Segment Start: EXTRACTED INFORMATION

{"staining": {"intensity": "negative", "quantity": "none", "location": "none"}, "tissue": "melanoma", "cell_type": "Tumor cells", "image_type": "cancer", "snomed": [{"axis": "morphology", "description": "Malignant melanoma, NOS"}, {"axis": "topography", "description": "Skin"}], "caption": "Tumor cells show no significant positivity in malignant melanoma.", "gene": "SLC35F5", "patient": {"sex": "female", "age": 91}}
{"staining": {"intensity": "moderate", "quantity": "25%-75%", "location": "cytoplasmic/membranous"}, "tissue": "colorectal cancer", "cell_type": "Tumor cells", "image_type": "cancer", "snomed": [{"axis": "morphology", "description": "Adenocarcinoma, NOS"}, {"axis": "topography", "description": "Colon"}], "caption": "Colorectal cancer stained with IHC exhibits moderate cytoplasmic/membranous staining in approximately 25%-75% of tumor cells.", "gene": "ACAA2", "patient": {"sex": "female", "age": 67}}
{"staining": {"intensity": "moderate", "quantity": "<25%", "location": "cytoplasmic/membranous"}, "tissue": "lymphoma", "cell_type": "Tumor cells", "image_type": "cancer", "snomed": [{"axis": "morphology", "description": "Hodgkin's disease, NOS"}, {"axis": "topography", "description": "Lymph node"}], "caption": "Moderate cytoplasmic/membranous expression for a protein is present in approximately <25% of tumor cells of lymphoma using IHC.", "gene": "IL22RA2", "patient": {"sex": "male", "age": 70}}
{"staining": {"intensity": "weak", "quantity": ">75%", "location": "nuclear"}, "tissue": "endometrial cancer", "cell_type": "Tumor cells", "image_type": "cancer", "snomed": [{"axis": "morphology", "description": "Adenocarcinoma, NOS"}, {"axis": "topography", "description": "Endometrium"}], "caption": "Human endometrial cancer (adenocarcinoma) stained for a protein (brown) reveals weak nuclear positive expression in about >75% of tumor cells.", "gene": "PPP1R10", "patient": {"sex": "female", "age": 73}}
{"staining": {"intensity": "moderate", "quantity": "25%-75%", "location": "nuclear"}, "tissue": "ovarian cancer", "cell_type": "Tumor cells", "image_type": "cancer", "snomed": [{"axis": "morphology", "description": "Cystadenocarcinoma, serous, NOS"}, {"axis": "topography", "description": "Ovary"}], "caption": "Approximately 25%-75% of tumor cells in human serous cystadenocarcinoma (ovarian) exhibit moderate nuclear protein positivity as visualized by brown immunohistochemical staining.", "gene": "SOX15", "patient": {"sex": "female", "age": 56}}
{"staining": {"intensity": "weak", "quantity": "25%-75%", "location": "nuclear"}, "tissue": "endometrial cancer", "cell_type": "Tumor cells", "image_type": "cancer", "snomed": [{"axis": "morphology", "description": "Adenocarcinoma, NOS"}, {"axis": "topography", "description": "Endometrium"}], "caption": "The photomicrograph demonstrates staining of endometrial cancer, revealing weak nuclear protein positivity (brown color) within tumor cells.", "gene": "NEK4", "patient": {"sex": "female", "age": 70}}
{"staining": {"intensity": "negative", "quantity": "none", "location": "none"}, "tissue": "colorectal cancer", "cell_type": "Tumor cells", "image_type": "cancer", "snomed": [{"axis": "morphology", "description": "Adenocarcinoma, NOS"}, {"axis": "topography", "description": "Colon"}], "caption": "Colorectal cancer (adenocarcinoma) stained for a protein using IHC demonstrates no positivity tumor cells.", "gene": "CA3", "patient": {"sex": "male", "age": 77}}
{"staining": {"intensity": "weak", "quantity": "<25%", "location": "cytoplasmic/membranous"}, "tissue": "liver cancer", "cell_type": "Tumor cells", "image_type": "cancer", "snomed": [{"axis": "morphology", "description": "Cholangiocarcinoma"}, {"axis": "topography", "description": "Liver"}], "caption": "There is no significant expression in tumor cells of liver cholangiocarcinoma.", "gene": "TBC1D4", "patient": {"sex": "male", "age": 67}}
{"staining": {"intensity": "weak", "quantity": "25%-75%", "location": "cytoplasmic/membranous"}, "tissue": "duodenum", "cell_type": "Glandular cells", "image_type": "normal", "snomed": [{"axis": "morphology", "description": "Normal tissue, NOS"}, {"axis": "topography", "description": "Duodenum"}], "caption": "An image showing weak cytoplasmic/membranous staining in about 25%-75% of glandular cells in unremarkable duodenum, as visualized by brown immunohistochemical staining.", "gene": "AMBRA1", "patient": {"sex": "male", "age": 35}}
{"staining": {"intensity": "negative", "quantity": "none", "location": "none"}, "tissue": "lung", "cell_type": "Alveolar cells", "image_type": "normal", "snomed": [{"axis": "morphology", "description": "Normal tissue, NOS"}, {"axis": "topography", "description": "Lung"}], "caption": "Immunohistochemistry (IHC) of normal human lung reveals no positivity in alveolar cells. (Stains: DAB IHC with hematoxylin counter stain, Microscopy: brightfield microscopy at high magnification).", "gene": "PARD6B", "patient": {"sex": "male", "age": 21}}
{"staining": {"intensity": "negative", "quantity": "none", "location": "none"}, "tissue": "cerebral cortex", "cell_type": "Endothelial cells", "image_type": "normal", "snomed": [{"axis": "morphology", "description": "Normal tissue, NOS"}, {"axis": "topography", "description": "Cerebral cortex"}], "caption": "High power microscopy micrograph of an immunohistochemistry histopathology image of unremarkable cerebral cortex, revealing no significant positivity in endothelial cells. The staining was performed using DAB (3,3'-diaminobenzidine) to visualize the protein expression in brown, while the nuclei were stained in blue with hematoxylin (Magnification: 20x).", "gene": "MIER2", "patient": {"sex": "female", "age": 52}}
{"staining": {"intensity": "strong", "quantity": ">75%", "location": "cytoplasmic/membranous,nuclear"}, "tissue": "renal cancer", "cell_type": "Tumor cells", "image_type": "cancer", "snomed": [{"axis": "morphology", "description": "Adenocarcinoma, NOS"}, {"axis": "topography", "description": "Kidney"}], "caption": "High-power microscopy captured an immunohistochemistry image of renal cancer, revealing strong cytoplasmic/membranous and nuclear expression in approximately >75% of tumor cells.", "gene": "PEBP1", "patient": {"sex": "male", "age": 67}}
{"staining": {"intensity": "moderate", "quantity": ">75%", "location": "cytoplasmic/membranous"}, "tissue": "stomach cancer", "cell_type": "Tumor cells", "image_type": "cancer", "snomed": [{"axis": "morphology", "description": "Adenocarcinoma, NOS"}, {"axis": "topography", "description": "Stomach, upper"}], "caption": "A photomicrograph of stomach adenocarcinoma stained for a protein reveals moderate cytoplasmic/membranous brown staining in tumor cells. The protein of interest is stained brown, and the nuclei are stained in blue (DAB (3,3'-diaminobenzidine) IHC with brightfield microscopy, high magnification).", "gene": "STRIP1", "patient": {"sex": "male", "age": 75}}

Segment End: EXTRACTED INFORMATION

*ABOUT THIS TASK*.
A faithful, word-for-word transcription of the data above is required.

*SOLUTION TO THE PROBLEM*.
{"staining": {"intensity": "negative", "quantity": "none", "location": "none"}, "tissue": "melanoma", "cell_type": "Tumor cells", "image_type": "cancer", "snomed": [{"axis": "morphology", "description": "Malignant melanoma, NOS"}, {"axis": "topography", "description": "Skin"}], "caption": "Tumor cells show no significant positivity in malignant melanoma.", "gene": "SLC35F5", "patient": {"sex": "female", "age": 91}}
{"staining": {"intensity": "moderate", "quantity": "25%-75%", "location": "cytoplasmic/membranous"}, "tissue": "colorectal cancer", "cell_type": "Tumor cells", "image_type": "cancer", "snomed": [{"axis": "morphology", "description": "Adenocarcinoma, NOS"}, {"axis": "topography", "description": "Colon"}], "caption": "Colorectal cancer stained with IHC exhibits moderate cytoplasmic/membranous staining in approximately 25%-75% of tumor cells.", "gene": "ACAA2", "patient": {"sex": "female", "age": 67}}
{"staining": {"intensity": "moderate", "quantity": "<25%", "location": "cytoplasmic/membranous"}, "tissue": "lymphoma", "cell_type": "Tumor cells", "image_type": "cancer", "snomed": [{"axis": "morphology", "description": "Hodgkin's disease, NOS"}, {"axis": "topography", "description": "Lymph node"}], "caption": "Moderate cytoplasmic/membranous expression for a protein is present in approximately <25% of tumor cells of lymphoma using IHC.", "gene": "IL22RA2", "patient": {"sex": "male", "age": 70}}
{"staining": {"intensity": "weak", "quantity": ">75%", "location": "nuclear"}, "tissue": "endometrial cancer", "cell_type": "Tumor cells", "image_type": "cancer", "snomed": [{"axis": "morphology", "description": "Adenocarcinoma, NOS"}, {"axis": "topography", "description": "Endometrium"}], "caption": "Human endometrial cancer (adenocarcinoma) stained for a protein (brown) reveals weak nuclear positive expression in about >75% of tumor cells.", "gene": "PPP1R10", "patient": {"sex": "female", "age": 73}}
{"staining": {"intensity": "moderate", "quantity": "25%-75%", "location": "nuclear"}, "tissue": "ovarian cancer", "cell_type": "Tumor cells", "image_type": "cancer", "snomed": [{"axis": "morphology", "description": "Cystadenocarcinoma, serous, NOS"}, {"axis": "topography", "description": "Ovary"}], "caption": "Approximately 25%-75% of tumor cells in human serous cystadenocarcinoma (ovarian) exhibit moderate nuclear protein positivity as visualized by brown immunohistochemical staining.", "gene": "SOX15", "patient": {"sex": "female", "age": 56}}
{"staining": {"intensity": "weak", "quantity": "25%-75%", "location": "nuclear"}, "tissue": "endometrial cancer", "cell_type": "Tumor cells", "image_type": "cancer", "snomed": [{"axis": "morphology", "description": "Adenocarcinoma, NOS"}, {"axis": "topography", "description": "Endometrium"}], "caption": "The photomicrograph demonstrates staining of endometrial cancer, revealing weak nuclear protein positivity (brown color) within tumor cells.", "gene": "NEK4", "patient": {"sex": "female", "age": 70}}
{"staining": {"intensity": "negative", "quantity": "none", "location": "none"}, "tissue": "colorectal cancer", "cell_type": "Tumor cells", "image_type": "cancer", "snomed": [{"axis": "morphology", "description": "Adenocarcinoma, NOS"}, {"axis": "topography", "description": "Colon"}], "caption": "Colorectal cancer (adenocarcinoma) stained for a protein using IHC demonstrates no positivity tumor cells.", "gene": "CA3", "patient": {"sex": "male", "age": 77}}
{"staining": {"intensity": "weak", "quantity": "<25%", "location": "cytoplasmic/membranous"}, "tissue": "liver cancer", "cell_type": "Tumor cells", "image_type": "cancer", "snomed": [{"axis": "morphology", "description": "Cholangiocarcinoma"}, {"axis": "topography", "description": "Liver"}], "caption": "There is no significant expression in tumor cells of liver cholangiocarcinoma.", "gene": "TBC1D4", "patient": {"sex": "male", "age": 67}}
{"staining": {"intensity": "weak", "quantity": "25%-75%", "location": "cytoplasmic/membranous"}, "tissue": "duodenum", "cell_type": "Glandular cells", "image_type": "normal", "snomed": [{"axis": "morphology", "description": "Normal tissue, NOS"}, {"axis": "topography", "description": "Duodenum"}], "caption": "An image showing weak cytoplasmic/membranous staining in about 25%-75% of glandular cells in unremarkable duodenum, as visualized by brown immunohistochemical staining.", "gene": "AMBRA1", "patient": {"sex": "male", "age": 35}}
{"staining": {"intensity": "negative", "quantity": "none", "location": "none"}, "tissue": "lung", "cell_type": "Alveolar cells", "image_type": "normal", "snomed": [{"axis": "morphology", "description": "Normal tissue, NOS"}, {"axis": "topography", "description": "Lung"}], "caption": "Immunohistochemistry (IHC) of normal human lung reveals no positivity in alveolar cells. (Stains: DAB IHC with hematoxylin counter stain, Microscopy: brightfield microscopy at high magnification).", "gene": "PARD6B", "patient": {"sex": "male", "age": 21}}
{"staining": {"intensity": "negative", "quantity": "none", "location": "none"}, "tissue": "cerebral cortex", "cell_type": "Endothelial cells", "image_type": "normal", "snomed": [{"axis": "morphology", "description": "Normal tissue, NOS"}, {"axis": "topography", "description": "Cerebral cortex"}], "caption": "High power microscopy micrograph of an immunohistochemistry histopathology image of unremarkable cerebral cortex, revealing no significant positivity in endothelial cells. The staining was performed using DAB (3,3'-diaminobenzidine) to visualize the protein expression in brown, while the nuclei were stained in blue with hematoxylin (Magnification: 20x).", "gene": "MIER2", "patient": {"sex": "female", "age": 52}}
{"staining": {"intensity": "strong", "quantity": ">75%", "location": "cytoplasmic/membranous,nuclear"}, "tissue": "renal cancer", "cell_type": "Tumor cells", "image_type": "cancer", "snomed": [{"axis": "morphology", "description": "Adenocarcinoma, NOS"}, {"axis": "topography", "description": "Kidney"}], "caption": "High-power microscopy captured an immunohistochemistry image of renal cancer, revealing strong cytoplasmic/membranous and nuclear expression in approximately >75% of tumor cells.", "gene": "PEBP1", "patient": {"sex": "male", "age": 67}}
{"staining": {"intensity": "moderate", "quantity": ">75%", "location": "cytoplasmic/membranous"}, "tissue": "stomach cancer", "cell_type": "Tumor cells", "image_type": "cancer", "snomed": [{"axis": "morphology", "description": "Adenocarcinoma, NOS"}, {"axis": "topography", "description": "Stomach, upper"}], "caption": "A photomicrograph of stomach adenocarcinoma stained for a protein reveals moderate cytoplasmic/membranous brown staining in tumor cells. The protein of interest is stained brown, and the nuclei are stained in blue (DAB (3,3'-diaminobenzidine) IHC with brightfield microscopy, high magnification).", "gene": "STRIP1", "patient": {"sex": "male", "age": 75}}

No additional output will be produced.